Das Thema kursierte über das Wochenende im Netz und sorgte für heftige Diskussionen. Es meldeten sich weitere Frauen - anonym - die von ähnlichen Erlebnissen berichten und Shelby ihre uneingeschränkte Solidarität bekunden. Andere Stimmen mahnten zur Vorsicht mit solchen Behauptungen, solange nichts erwiesen sei.

Dennoch halten viele Rammstein-Fans den Twitter-Post der Band für zu wenig und fragen in ihren Kommentaren auf den Social Media-Profilen der Band, warum sie sich nicht deutlicher äußert.
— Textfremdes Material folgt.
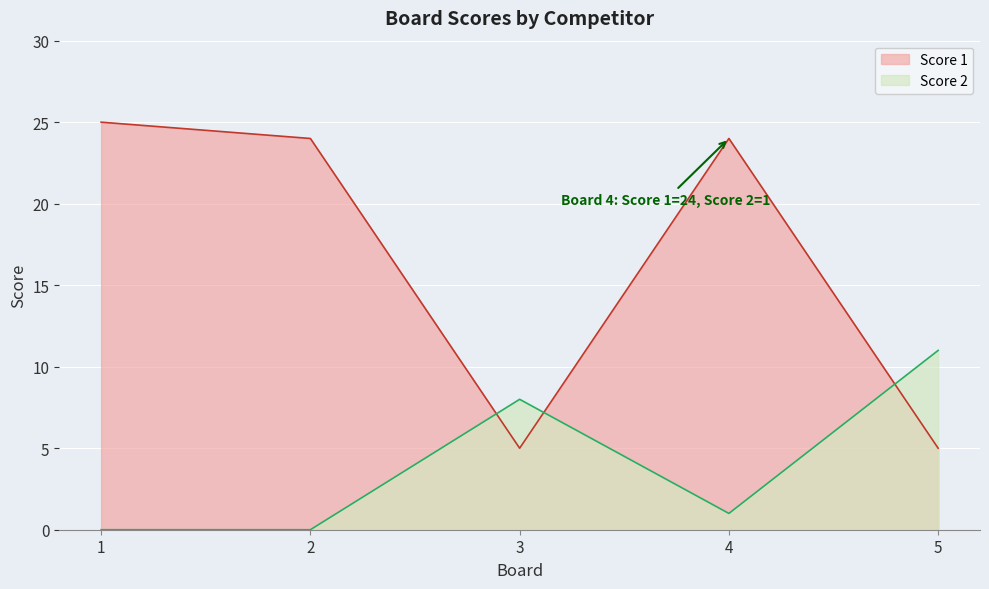

What are all the series names shown in the legend?

Score 1, Score 2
So fragt eine Userin auf Instagram: "Wollt ihr nicht wenigstens versuchen, dieses Problem zu lösen?" Es sei zu ernst dafür, dass ein einziger Tweet etwas bewirken könne. Rammstein jedoch halten sich zurzeit bedeckt und posten Bilder von ihren Auftritten.

Sache der Ermittler in Litauen

Shelby Lynn hat sich inzwischen erneut zu Wort gemeldet. Auf Twitter stellte sie klar, dass Lindemann sie nicht angerührt habe. "Er akzeptierte, dass ich keinen Sex mit ihm haben wollte. Ich habe nie behauptet, dass er mich vergewaltigt hat".

Lynn hat den Twitter-Account, auf dem sie die Anschuldigungen erhoben hat, am 25. Mai 2023 erstellt, mit den Worten: "Ich bin das Mädchen, das bei Rammstein unter Drogen gesetzt wurde." Alle Posts, die darauf zu lesen sind, handeln von diesem Fall.

Nun ist es Sache der ermittelnden Behörden, den Vorfall aufzuklären. Für Till Lindemann gilt nach wie vor die Unschuldsvermutung. Genauso wie für Shelby Lynn und die anderen Frauen, die die Vorwürfe gegen den Musiker erhoben haben.